# Working data
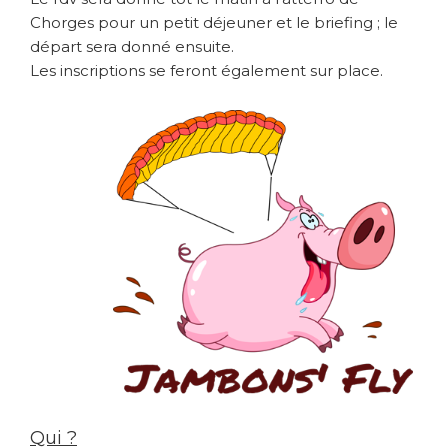
Chorges pour un petit déjeuner et le briefing ; le
départ sera donné ensuite.
Les inscriptions se feront également sur place
.
Qui ?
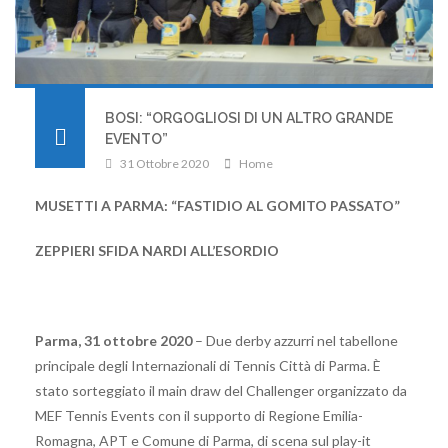
BOSI: “ORGOGLIOSI DI UN ALTRO GRANDE
EVENTO”
31 Ottobre 2020
Home
MUSETTI A PARMA: “FASTIDIO AL GOMITO PASSATO”
ZEPPIERI SFIDA NARDI ALL’ESORDIO
Parma, 31 ottobre 2020
– Due derby azzurri nel tabellone
principale degli Internazionali di Tennis Città di Parma. È
stato sorteggiato il main draw del Challenger organizzato da
MEF Tennis Events con il supporto di Regione Emilia-
Romagna, APT e Comune di Parma, di scena sul play-it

# About this task
Please identify each line in the entries above that contains the word "Tennis" and copy those lines. Case counts, so match only that exact capitalization.

# Solution to the exercise
principale degli Internazionali di Tennis Città di Parma. È
MEF Tennis Events con il supporto di Regione Emilia-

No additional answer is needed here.